You may have arrived here via a direct link to a specific post. To see the most recent posts, click HERE.

Wednesday, November 26, 2008

EDITORIAL: Stop using tasers until we know more

November 26, 2008
Airdrie Echo, Airdrie, Alberta
Covy Moore, Covy's Concerns

Tasers are a hot button issue right now, with a number of very unexpected deaths connected to use of the non-lethal device in the past year, and with the utmost of respect to every law enforcement official in our country, I present to you my concerns.

I pitched the idea to write a news story on what is happening with these devices, but quickly found out that its not going to be easy to get any member of the RCMP to talk about the device, especially when that device is believed to be non-lethal.

I talked about the subject with some people in my office, and at home about the subject, and the general consensus was that if they won’t talk to the media about them, why are they allowed to use them?

In October of last year, Canada experienced a very tragic event that has brought the safety of these conducted energy weapons along with a whole host of other issues to the surface, when 40-year-old Robert Dziekanski was tasered at the Vancouver International Airport.

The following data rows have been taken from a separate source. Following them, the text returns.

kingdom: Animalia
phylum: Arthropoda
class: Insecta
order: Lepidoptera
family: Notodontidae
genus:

Dziekanski died shortly after the incident.

This brought to light the safety issues with these devices, but the attention they have been getting has only gotten worse with a number of other deaths that have occurred since the Dziekanski incident.

Our police officers have one duty, and that is to ensure that the law is being abided by. Police officers are also just like you and I, and their personal safety is always paramount, which is a primary reason why the taser is not being talked about.

The taser delivers an electric shock to the person that it makes contact with, forcing many of the muscles in that body to tense up and stop working for a period of time, enabling police officers to approach and disarm or detain anyone who is threatening the people around them. In theory this is a fantastic device that has most likely saved countless lives, and given police officers piece of mind when entering a life-threatening situation.

But what happens when this valuable tool starts taking lives? I think that an immediate ban on all conducted energy weapons should be suspended until a full medical and technical analysis can be conducted on the weapons.

Police have the right to protect themselves from threats, just as much as you and I do, but in the end, it is a crime to kill another human being, and if tasers continue to kill, whether it be a high tension stand off with a very dangerous criminal, or an immigrant who doesn’t speak our nations language, who are the criminals?

Obviously, Amnesty International has been all over the issue, with the same request in having a study done to determine the problems with this weapon, and have them dealt with, but what are the police to do in the mean time?

I know of paintball guns that can be fitted with mace balls, which if used correctly, should assist in disarming a suspect. I have also heard of guns that fire moderately weighted beanbags that often will have a criminal on the ground in agony. What about that sidearm that the police carry? I don’t condone shooting people with guns for any reason, but with the current lethality of tasers, I would prefer a mace ball, beanbag or bullet to one of my extremities, as my chance at survival is greater than a tasing.